By this time a small crowd had gathered. The commotion had interested a lot of people. Each thug being carefully watched and scrutinised. Faces remembered. Details noted. The young girl had come around and was being looked after by some passersby. These thugs were caught in a circle of spectators and were clearly becoming very agitated and frightened.
"What's the matter with you lot? You aren’t saying much. I know what it probably is. You have no idea what to do. This bit of dirt underneath my foot must be your leader. The one who tells you all what to do. Amazing. A collection of morons."
The look on their faces suggested I was right. The blank look of terrified kids. I felt quite sorry for them, but only for a fleeting moment. Until I looked over at the young girl. One of their numerous victims. With any luck, the stupid morons would have kept the photographic images of their cleverness on the mobile camera phone. Pictures of their triumphs.
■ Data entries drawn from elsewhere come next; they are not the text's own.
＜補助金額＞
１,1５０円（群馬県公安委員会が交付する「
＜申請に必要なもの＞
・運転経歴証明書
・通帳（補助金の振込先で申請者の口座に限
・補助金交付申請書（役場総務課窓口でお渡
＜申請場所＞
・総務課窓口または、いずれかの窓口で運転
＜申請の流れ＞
"So that's how you imagine the uniform looks. Hoods up during the day as though you're cold. Baseball caps under the hood, I expect. Orange will suit you all quite well when you go out into the community to do good things. Yellow would be more appropriate though. No hoods, I'm afraid. Take your hoods down."
"Take your f***ing hoods down," I shouted.
That got an instant response. Baseball caps were revealed in every case. All good little soldiers, dressed properly in uniform: dirty white trainers, coloured sports trousers and the ubiquitous baseball cap.
Movement stirred underfoot. I trod a little heavier.
"If you move again, you will definitely not even see this afternoon. The police should be here any minute now. Your friend with the camera phone just called them for me."